NEW YORK, NY -- (Marketwire) -- 03/21/11 -- John Thomas Financial (JTF) CEO Thomas Belesis today issued a statement regarding reports that Barry Minkow has plead guilty to federal securities fraud for his trading in Lennar Corp. shares in 2009. Mr. Minkow was convicted in 1988 on 57 counts of racketeering, securities fraud, money laundering, embezzlement, mail fraud, tax evasion and bank fraud. In June 2010, the Securities and Exchange Commission (SEC) launched an investigation into Mr. Minkow's shorting of InterOil Corp. and Lennar Corp, among other companies.
Mr. Minkow accused Wall Street broker dealer and investment banking firm, John Thomas Financial, of "pumping and dumping" IOC shares, citing little evidence to support his claims.
"Barry Minkow has a long history of stock manipulation which, most recently, includes shorting companies for whom he later reports unsubstantiated, damaging claims. His reports have led to a tremendous loss of value for shareholders, damaged the public trust and caused unnecessary legal and reputational damage to his targets.

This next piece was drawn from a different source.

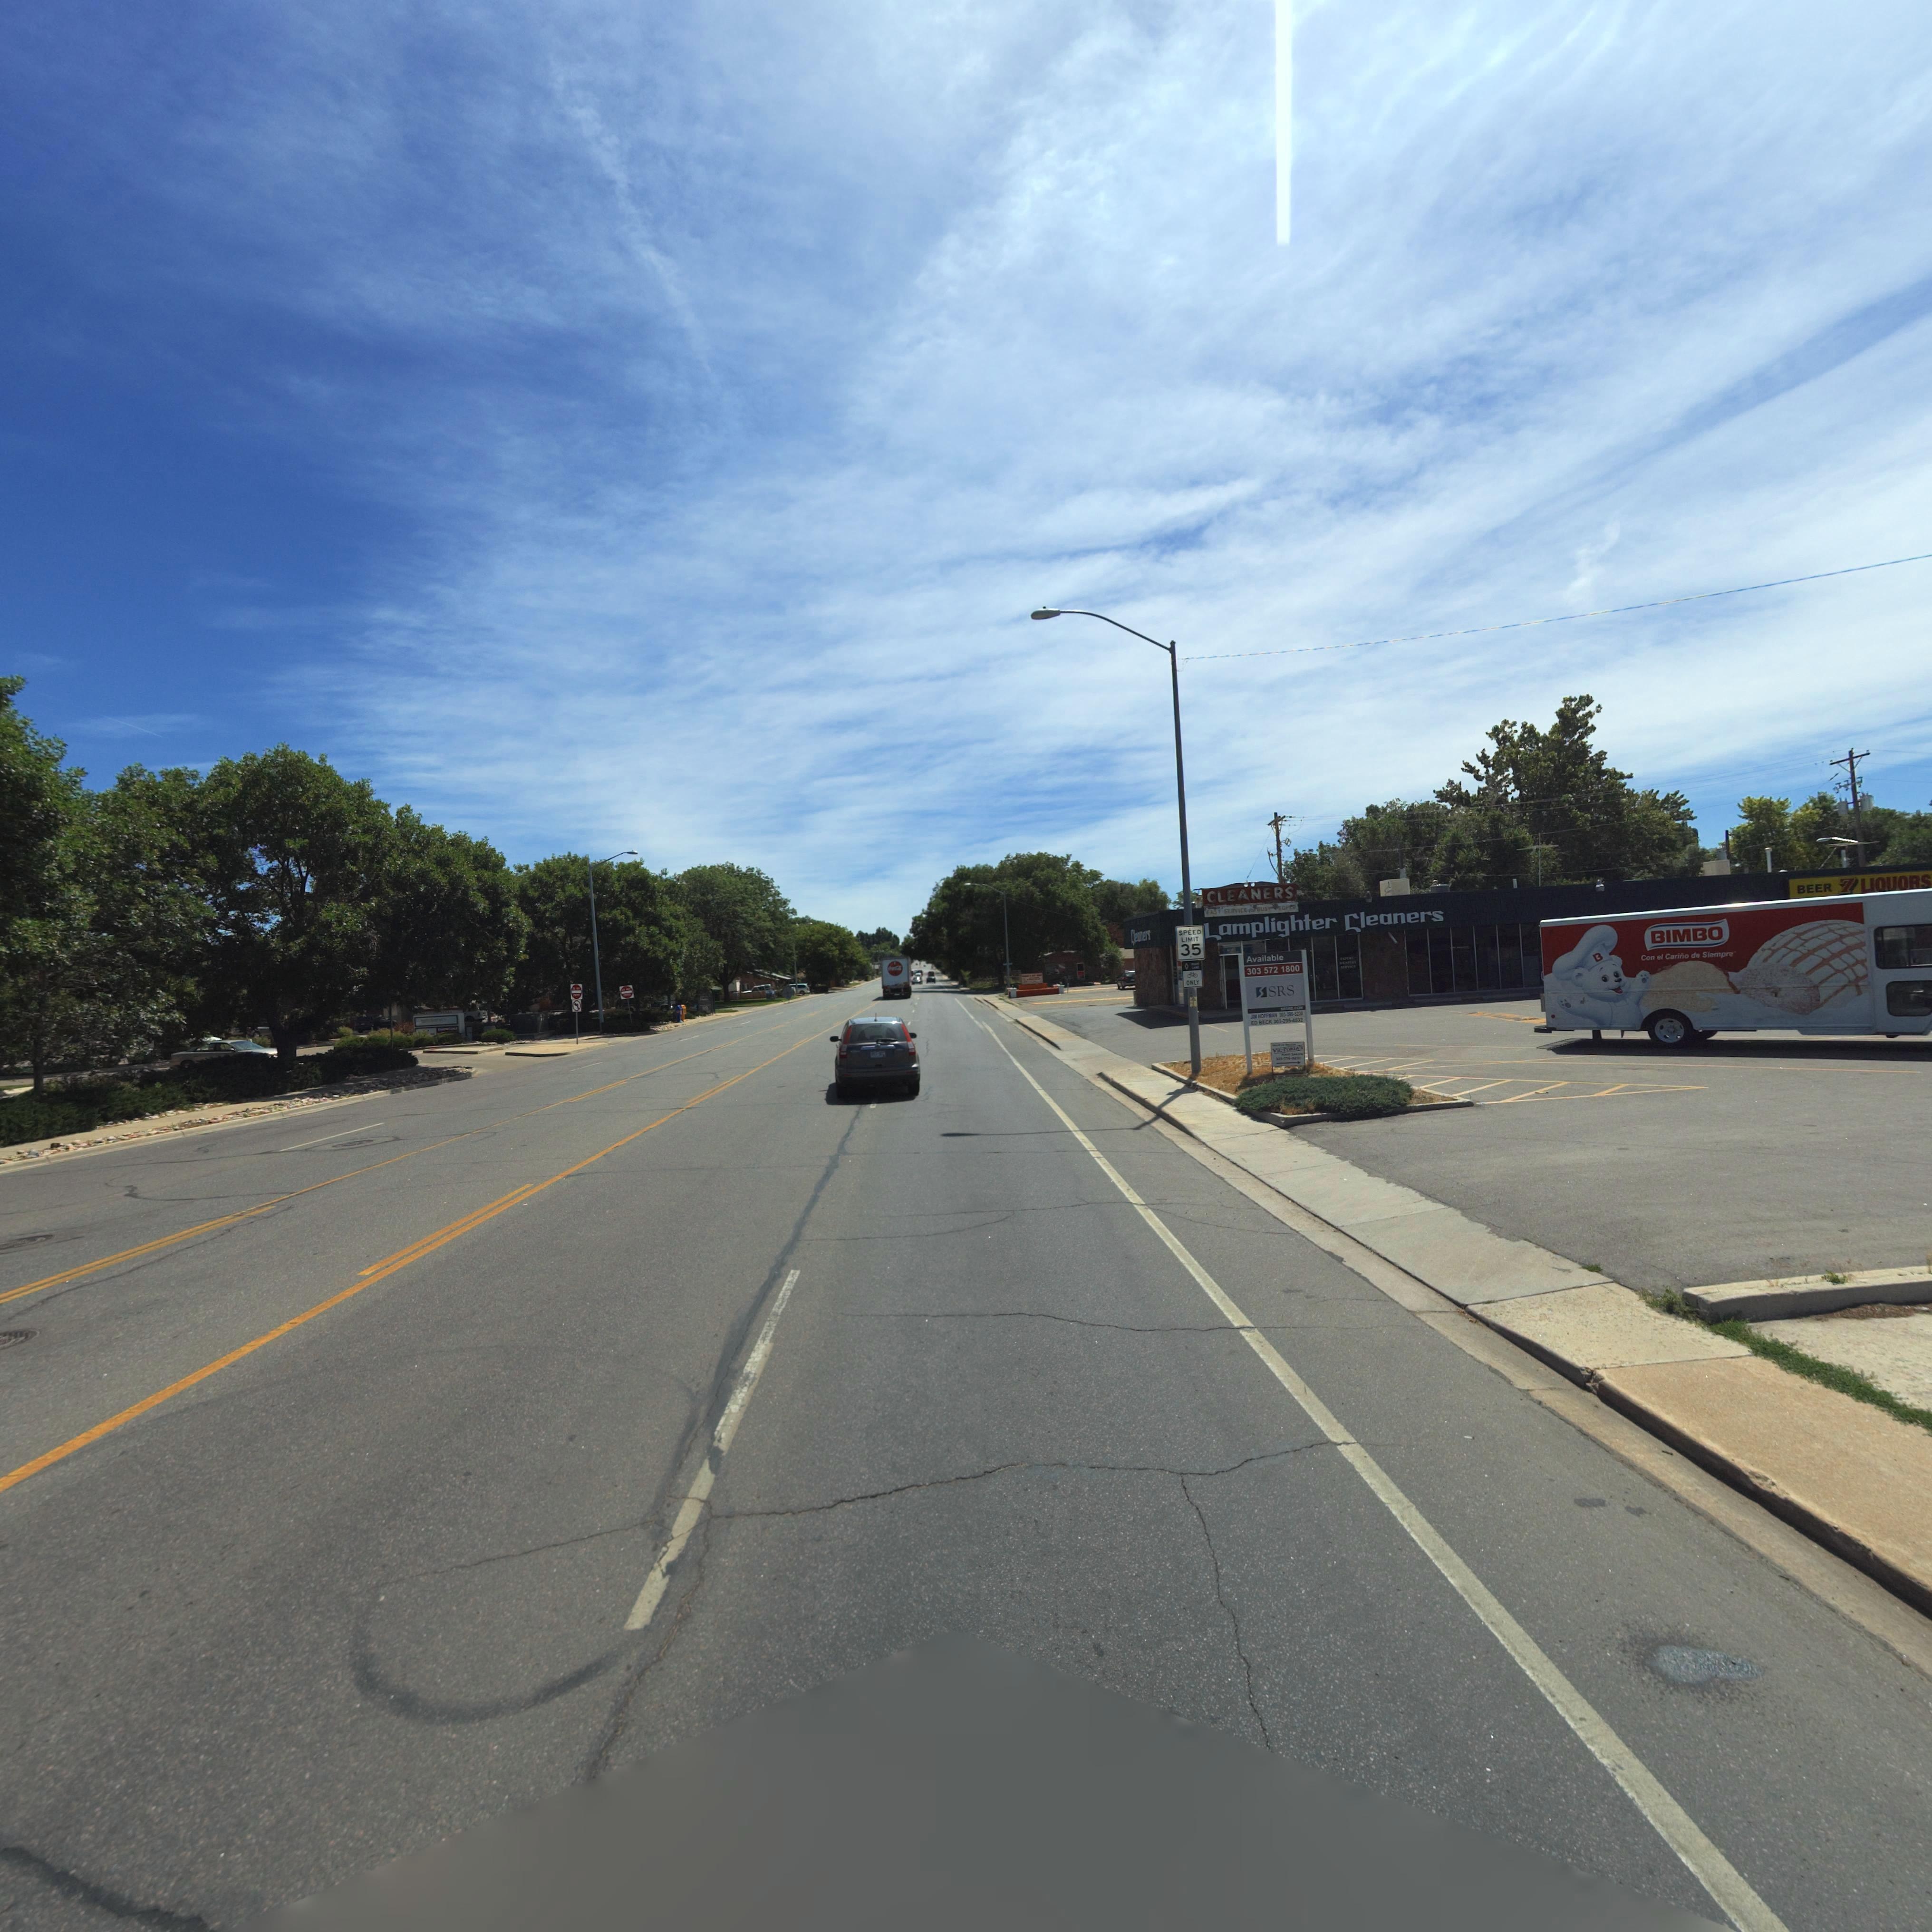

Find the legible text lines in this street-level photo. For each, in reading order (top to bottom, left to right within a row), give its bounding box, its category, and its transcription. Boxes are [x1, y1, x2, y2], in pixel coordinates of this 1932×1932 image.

[1838, 873, 1931, 895] BusinessName: 7 LI*UORS
[1203, 910, 1444, 941] BusinessName: Lamplighter Cleaners
[1272, 1045, 1303, 1053] BusinessName: VICTORIA'S
[1281, 1052, 1304, 1056] BusinessName: Hair Salon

One such report targeted InterOil, a New York Stock Exchange-listed energy company, and John Thomas Financial. The latest revelations that Minkow is about to plead guilty for insider trading of the shares of Lennar Corp. come as no surprise. We view Mr. Minkow's federal insider trading charges as further evidence that his statements were merely fabrications aimed at defrauding the public," said John Thomas Financial CEO Thomas Belesis.
InterOil's shareholder base includes some of the smartest minds in the financial community such as Soros Fund Management, JP Morgan Chase & Co., Morgan Stanley & Co., Capital Research Global Investors, Fidelity Management and Wells Fargo & Company.